**Problem**
Copy the listing below line for line, with every field and value unchanged, and leave the pictures out.

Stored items
-------

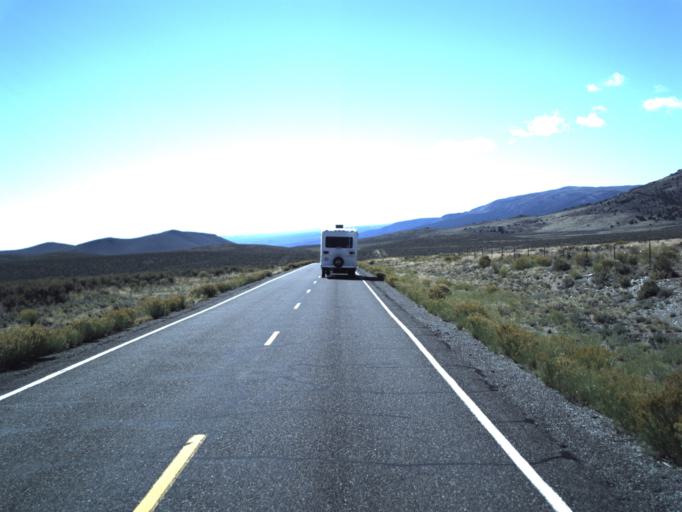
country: US
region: Utah
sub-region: Piute County
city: Junction
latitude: 38.3275
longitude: -111.9599
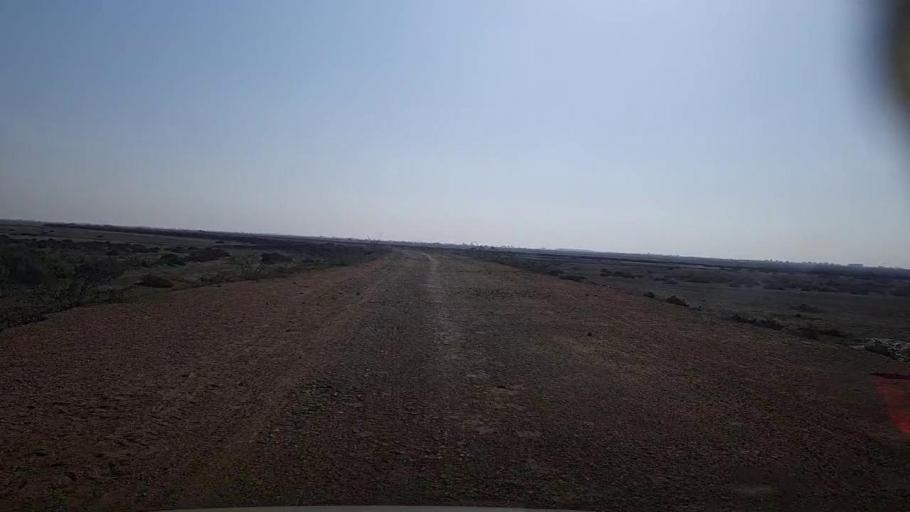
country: PK
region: Sindh
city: Mirpur Sakro
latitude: 24.5175
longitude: 67.4933
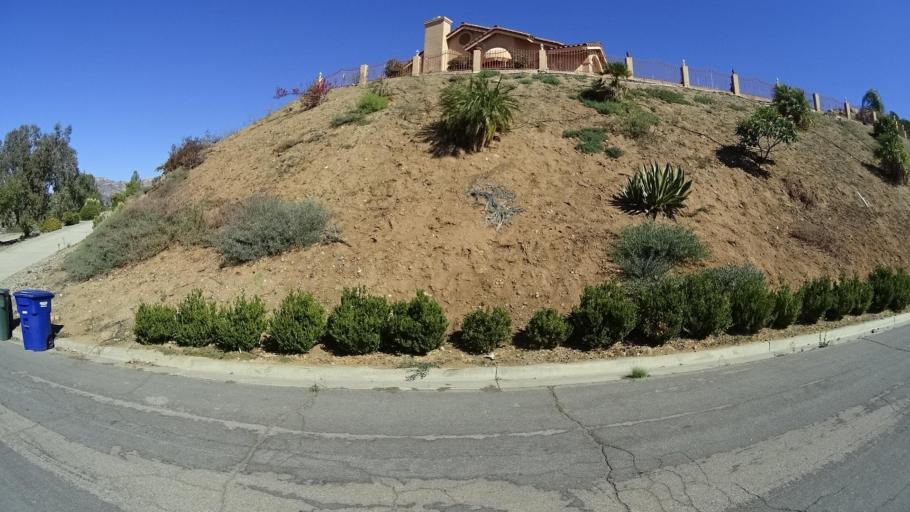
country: US
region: California
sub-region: San Diego County
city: Crest
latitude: 32.8518
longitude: -116.8624
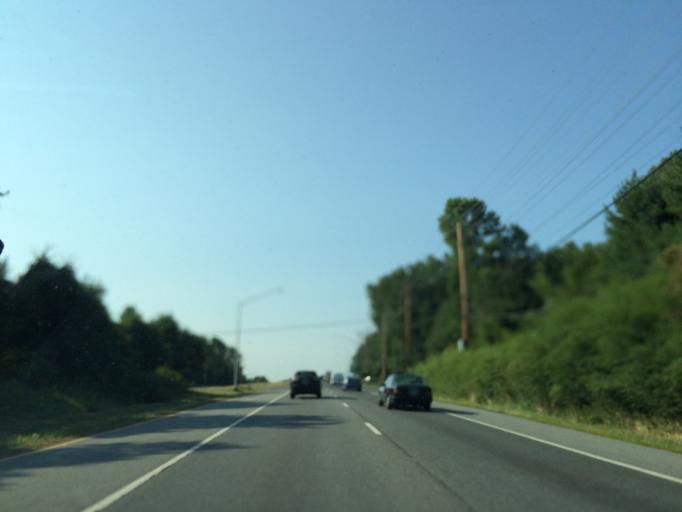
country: US
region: Maryland
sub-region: Prince George's County
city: Bowie
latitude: 38.9723
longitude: -76.7162
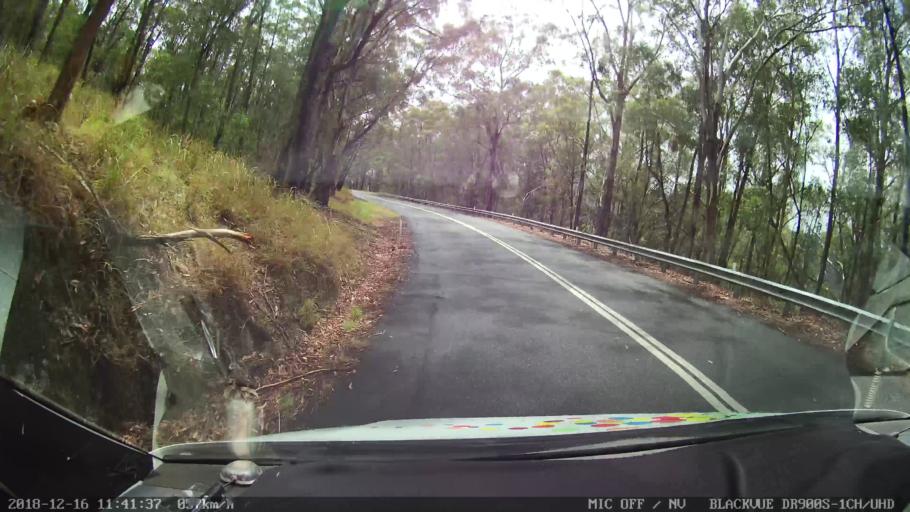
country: AU
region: New South Wales
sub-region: Tenterfield Municipality
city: Carrolls Creek
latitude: -28.9585
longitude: 152.2110
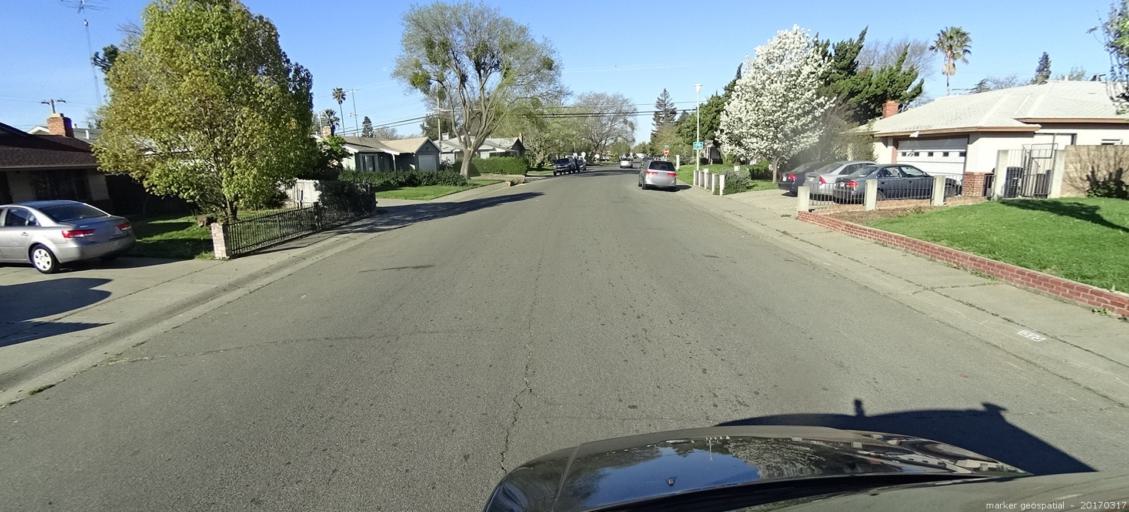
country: US
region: California
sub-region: Sacramento County
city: Parkway
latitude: 38.4915
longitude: -121.5009
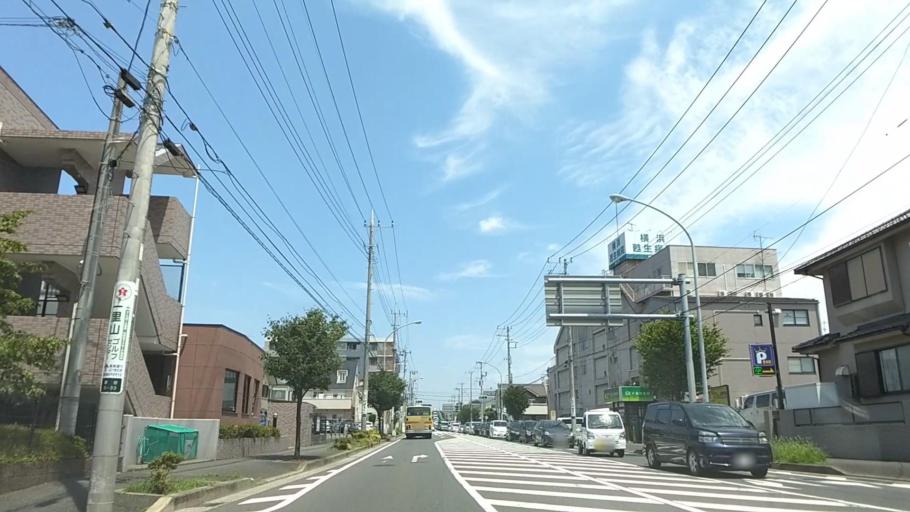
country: JP
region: Kanagawa
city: Minami-rinkan
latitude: 35.4663
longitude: 139.4800
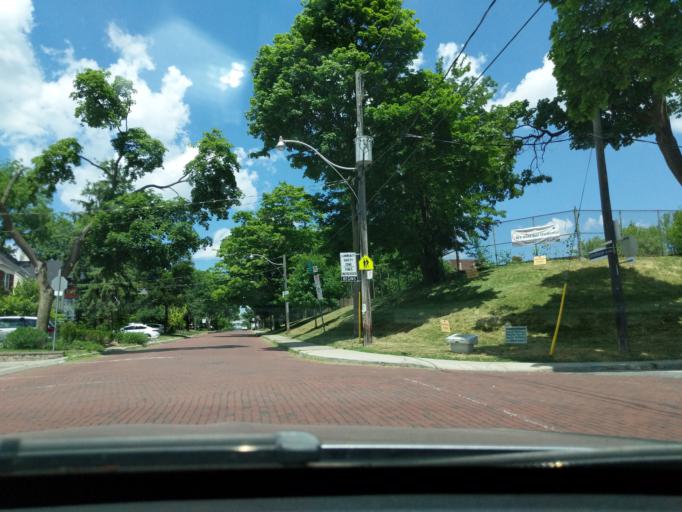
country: CA
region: Ontario
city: Toronto
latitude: 43.7013
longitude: -79.4098
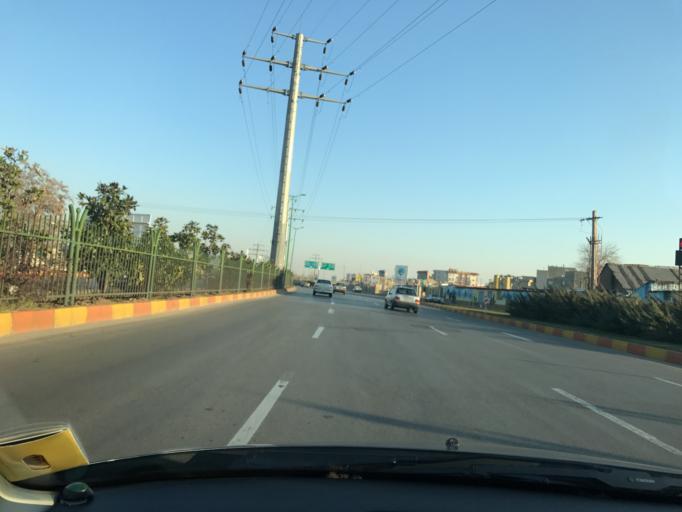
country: IR
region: Qazvin
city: Qazvin
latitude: 36.2869
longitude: 50.0114
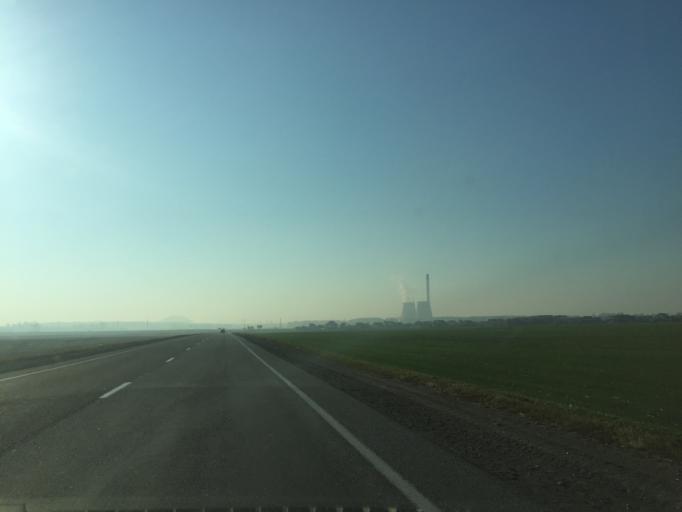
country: BY
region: Gomel
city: Kastsyukowka
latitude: 52.4702
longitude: 30.8234
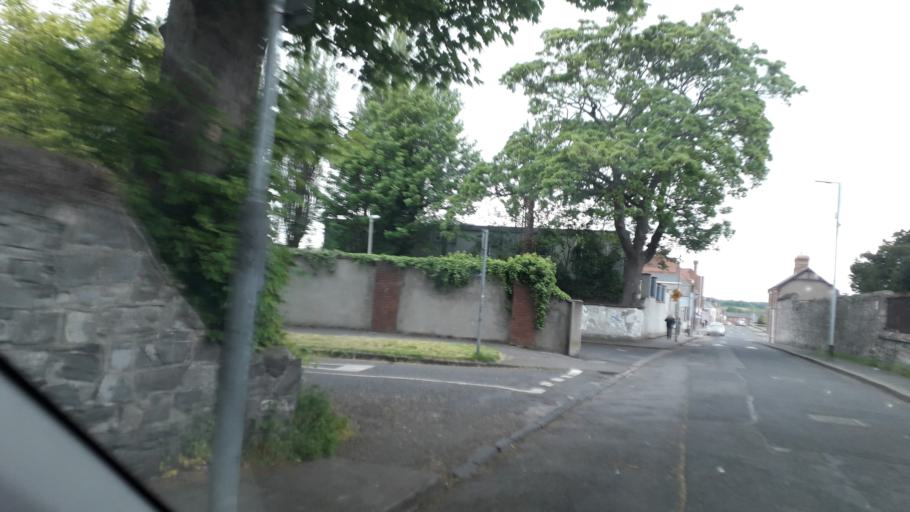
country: IE
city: Greenhills
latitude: 53.3360
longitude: -6.3178
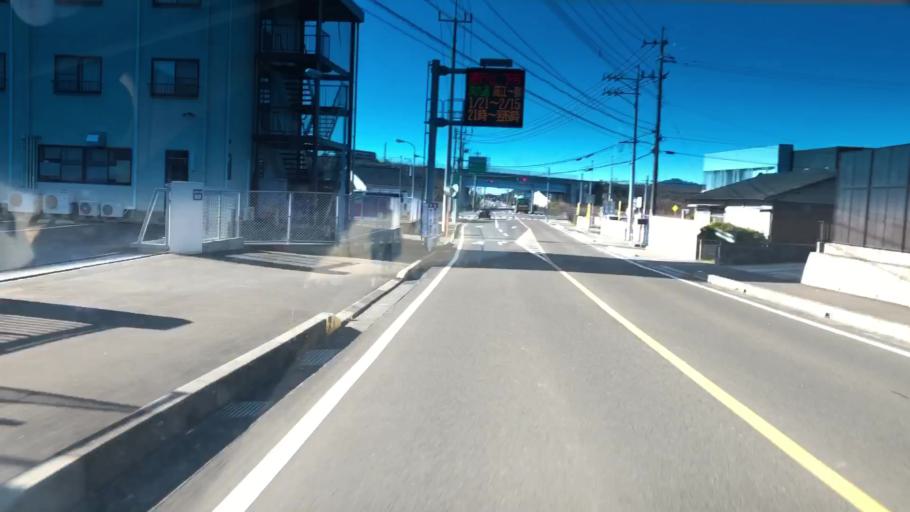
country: JP
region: Kagoshima
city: Satsumasendai
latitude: 31.8210
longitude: 130.2619
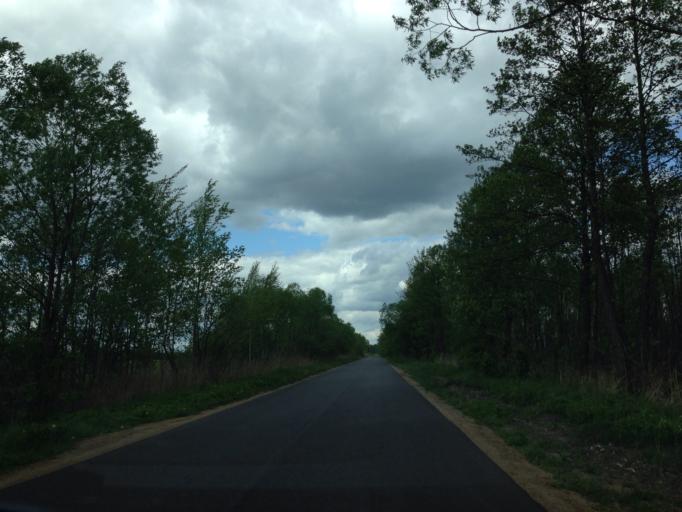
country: PL
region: Podlasie
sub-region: Powiat bialostocki
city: Tykocin
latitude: 53.2919
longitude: 22.6084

-------

**Exercise output**
country: US
region: Utah
sub-region: Piute County
city: Junction
latitude: 38.3275
longitude: -111.9599
country: PK
region: Sindh
city: Mirpur Sakro
latitude: 24.5175
longitude: 67.4933
country: US
region: California
sub-region: San Diego County
city: Crest
latitude: 32.8518
longitude: -116.8624
country: US
region: Maryland
sub-region: Prince George's County
city: Bowie
latitude: 38.9723
longitude: -76.7162
country: AU
region: New South Wales
sub-region: Tenterfield Municipality
city: Carrolls Creek
latitude: -28.9585
longitude: 152.2110
country: US
region: California
sub-region: Sacramento County
city: Parkway
latitude: 38.4915
longitude: -121.5009
country: JP
region: Kanagawa
city: Minami-rinkan
latitude: 35.4663
longitude: 139.4800
country: CA
region: Ontario
city: Toronto
latitude: 43.7013
longitude: -79.4098
country: IR
region: Qazvin
city: Qazvin
latitude: 36.2869
longitude: 50.0114
country: BY
region: Gomel
city: Kastsyukowka
latitude: 52.4702
longitude: 30.8234
country: IE
city: Greenhills
latitude: 53.3360
longitude: -6.3178
country: JP
region: Kagoshima
city: Satsumasendai
latitude: 31.8210
longitude: 130.2619
country: PL
region: Podlasie
sub-region: Powiat bialostocki
city: Tykocin
latitude: 53.2919
longitude: 22.6084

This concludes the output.